[[ Information supplied open ]]

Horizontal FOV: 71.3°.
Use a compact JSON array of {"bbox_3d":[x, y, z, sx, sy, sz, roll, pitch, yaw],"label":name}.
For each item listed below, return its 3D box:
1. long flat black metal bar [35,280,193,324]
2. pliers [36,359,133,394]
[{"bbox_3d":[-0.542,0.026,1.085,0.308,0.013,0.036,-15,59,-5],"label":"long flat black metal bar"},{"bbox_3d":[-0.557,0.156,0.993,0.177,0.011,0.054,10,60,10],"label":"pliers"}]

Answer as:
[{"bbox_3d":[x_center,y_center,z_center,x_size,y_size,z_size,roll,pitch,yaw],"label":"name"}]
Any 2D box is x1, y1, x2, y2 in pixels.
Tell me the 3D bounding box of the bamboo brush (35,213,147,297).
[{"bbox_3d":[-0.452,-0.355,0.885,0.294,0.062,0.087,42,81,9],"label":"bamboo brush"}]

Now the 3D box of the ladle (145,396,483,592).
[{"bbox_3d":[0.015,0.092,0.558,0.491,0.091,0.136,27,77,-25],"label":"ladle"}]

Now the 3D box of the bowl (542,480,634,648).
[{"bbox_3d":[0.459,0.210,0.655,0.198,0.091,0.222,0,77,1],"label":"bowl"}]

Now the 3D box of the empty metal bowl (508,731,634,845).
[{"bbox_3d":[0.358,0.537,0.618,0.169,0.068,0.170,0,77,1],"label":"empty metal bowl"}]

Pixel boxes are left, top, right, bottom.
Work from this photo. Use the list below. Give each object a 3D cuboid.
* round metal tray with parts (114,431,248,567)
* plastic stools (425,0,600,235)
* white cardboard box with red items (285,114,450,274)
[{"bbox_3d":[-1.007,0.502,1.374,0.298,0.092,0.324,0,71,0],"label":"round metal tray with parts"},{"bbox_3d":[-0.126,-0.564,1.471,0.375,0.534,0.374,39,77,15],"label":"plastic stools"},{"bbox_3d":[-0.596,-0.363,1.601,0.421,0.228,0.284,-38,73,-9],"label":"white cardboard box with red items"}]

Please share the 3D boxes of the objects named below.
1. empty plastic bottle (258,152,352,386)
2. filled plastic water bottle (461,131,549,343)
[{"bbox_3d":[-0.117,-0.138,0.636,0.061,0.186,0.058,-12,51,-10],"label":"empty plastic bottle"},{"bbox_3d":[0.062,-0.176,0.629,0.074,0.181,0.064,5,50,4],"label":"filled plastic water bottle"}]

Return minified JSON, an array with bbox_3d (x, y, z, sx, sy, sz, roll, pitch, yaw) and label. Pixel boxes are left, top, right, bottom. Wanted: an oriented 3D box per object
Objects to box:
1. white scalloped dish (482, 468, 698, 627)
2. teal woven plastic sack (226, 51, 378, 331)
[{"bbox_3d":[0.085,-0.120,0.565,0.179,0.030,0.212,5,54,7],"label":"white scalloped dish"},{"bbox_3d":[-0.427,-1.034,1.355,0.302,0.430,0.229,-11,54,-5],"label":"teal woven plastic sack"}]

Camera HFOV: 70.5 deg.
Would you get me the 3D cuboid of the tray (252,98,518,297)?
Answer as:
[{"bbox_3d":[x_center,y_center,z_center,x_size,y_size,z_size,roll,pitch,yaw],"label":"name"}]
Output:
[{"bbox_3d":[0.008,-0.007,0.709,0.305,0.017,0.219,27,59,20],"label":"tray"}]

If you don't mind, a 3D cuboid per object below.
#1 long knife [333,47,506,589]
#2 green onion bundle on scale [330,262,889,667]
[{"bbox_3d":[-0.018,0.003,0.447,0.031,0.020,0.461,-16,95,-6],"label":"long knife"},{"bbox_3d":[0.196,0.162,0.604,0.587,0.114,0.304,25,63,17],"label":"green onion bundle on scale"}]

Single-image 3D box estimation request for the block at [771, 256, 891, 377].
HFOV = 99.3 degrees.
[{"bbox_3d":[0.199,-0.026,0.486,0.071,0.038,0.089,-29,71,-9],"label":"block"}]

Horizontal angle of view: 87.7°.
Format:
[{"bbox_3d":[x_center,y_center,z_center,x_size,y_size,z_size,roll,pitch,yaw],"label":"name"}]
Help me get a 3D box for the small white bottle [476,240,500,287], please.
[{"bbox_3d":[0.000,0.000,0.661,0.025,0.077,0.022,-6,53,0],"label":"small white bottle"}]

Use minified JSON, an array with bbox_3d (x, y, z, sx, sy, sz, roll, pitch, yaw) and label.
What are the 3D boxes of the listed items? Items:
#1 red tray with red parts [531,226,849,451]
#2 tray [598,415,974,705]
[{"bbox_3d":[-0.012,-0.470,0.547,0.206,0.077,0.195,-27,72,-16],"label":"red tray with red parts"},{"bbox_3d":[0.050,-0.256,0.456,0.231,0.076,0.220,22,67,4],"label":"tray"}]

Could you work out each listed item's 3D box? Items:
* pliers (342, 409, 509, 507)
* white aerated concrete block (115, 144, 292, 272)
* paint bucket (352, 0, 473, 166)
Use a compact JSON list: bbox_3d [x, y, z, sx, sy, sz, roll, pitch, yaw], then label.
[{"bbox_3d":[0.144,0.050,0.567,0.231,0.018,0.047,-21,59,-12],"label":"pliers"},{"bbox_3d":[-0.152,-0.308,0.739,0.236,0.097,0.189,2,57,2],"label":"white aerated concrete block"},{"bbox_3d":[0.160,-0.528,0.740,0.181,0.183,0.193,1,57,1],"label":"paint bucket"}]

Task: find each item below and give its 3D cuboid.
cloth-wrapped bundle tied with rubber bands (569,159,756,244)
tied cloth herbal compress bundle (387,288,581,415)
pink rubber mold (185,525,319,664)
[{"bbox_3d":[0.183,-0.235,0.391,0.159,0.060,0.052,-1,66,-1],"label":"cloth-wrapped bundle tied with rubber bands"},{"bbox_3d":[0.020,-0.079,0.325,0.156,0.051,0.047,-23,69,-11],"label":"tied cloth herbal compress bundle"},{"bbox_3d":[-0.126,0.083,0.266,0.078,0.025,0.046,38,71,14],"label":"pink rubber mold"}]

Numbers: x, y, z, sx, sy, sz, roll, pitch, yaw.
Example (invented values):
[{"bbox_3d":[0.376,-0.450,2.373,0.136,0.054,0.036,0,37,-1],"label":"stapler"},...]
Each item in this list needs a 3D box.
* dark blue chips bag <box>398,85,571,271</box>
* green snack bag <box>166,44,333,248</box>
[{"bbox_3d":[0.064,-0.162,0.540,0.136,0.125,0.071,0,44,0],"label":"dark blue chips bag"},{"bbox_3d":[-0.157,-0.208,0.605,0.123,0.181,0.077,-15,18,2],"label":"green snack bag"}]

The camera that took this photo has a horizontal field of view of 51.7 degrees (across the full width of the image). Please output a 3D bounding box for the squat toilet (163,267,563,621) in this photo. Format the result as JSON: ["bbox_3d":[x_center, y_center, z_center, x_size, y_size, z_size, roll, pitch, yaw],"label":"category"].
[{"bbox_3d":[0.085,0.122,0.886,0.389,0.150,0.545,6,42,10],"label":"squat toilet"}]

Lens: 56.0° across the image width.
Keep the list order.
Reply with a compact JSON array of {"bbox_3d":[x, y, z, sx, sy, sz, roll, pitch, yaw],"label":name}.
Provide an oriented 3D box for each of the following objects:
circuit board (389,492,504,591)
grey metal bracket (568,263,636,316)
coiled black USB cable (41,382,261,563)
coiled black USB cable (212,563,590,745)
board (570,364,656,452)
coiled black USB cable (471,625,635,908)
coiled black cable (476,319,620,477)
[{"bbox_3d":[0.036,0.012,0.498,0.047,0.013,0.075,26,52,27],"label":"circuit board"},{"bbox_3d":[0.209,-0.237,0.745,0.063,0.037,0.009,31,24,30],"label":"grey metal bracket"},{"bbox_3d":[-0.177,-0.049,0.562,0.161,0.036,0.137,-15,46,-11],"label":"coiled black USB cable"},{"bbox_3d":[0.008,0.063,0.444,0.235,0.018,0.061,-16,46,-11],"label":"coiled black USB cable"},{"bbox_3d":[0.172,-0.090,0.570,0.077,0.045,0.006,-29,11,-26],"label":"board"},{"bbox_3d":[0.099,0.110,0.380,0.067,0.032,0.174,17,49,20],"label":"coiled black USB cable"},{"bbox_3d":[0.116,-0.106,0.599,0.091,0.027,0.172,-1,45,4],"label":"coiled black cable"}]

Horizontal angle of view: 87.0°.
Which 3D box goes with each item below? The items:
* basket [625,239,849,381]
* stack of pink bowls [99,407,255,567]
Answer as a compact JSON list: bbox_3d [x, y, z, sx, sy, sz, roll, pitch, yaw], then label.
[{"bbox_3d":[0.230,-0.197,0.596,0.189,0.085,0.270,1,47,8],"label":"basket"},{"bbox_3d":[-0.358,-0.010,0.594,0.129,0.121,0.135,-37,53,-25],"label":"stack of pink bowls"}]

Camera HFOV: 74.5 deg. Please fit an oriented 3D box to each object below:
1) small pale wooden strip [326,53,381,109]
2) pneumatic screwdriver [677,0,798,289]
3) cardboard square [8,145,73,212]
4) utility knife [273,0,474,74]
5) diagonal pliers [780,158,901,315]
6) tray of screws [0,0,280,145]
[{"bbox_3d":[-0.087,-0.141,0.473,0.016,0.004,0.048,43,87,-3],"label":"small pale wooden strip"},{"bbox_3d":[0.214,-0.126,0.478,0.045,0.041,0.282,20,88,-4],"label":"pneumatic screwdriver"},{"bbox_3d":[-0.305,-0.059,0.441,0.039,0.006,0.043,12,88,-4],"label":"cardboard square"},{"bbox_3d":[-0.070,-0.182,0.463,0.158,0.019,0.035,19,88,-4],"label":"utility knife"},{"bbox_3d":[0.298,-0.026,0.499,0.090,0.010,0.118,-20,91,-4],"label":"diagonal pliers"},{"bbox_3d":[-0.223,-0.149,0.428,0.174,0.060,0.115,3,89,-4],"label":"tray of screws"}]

[[ Information supplied closed ]]

- Directions for this task
Output exactly one stretch of the listing: from the line containing "tied cloth herbal compress bundle (387,288,581,415)" through the line containing "circuit board (389,492,504,591)", both end lines included.

- Task result
tied cloth herbal compress bundle (387,288,581,415)
pink rubber mold (185,525,319,664)
[{"bbox_3d":[0.183,-0.235,0.391,0.159,0.060,0.052,-1,66,-1],"label":"cloth-wrapped bundle tied with rubber bands"},{"bbox_3d":[0.020,-0.079,0.325,0.156,0.051,0.047,-23,69,-11],"label":"tied cloth herbal compress bundle"},{"bbox_3d":[-0.126,0.083,0.266,0.078,0.025,0.046,38,71,14],"label":"pink rubber mold"}]

Numbers: x, y, z, sx, sy, sz, roll, pitch, yaw.
Example (invented values):
[{"bbox_3d":[0.376,-0.450,2.373,0.136,0.054,0.036,0,37,-1],"label":"stapler"},...]
Each item in this list needs a 3D box.
* dark blue chips bag <box>398,85,571,271</box>
* green snack bag <box>166,44,333,248</box>
[{"bbox_3d":[0.064,-0.162,0.540,0.136,0.125,0.071,0,44,0],"label":"dark blue chips bag"},{"bbox_3d":[-0.157,-0.208,0.605,0.123,0.181,0.077,-15,18,2],"label":"green snack bag"}]

The camera that took this photo has a horizontal field of view of 51.7 degrees (across the full width of the image). Please output a 3D bounding box for the squat toilet (163,267,563,621) in this photo. Format the result as JSON: ["bbox_3d":[x_center, y_center, z_center, x_size, y_size, z_size, roll, pitch, yaw],"label":"category"].
[{"bbox_3d":[0.085,0.122,0.886,0.389,0.150,0.545,6,42,10],"label":"squat toilet"}]

Lens: 56.0° across the image width.
Keep the list order.
Reply with a compact JSON array of {"bbox_3d":[x, y, z, sx, sy, sz, roll, pitch, yaw],"label":name}.
Provide an oriented 3D box for each of the following objects:
circuit board (389,492,504,591)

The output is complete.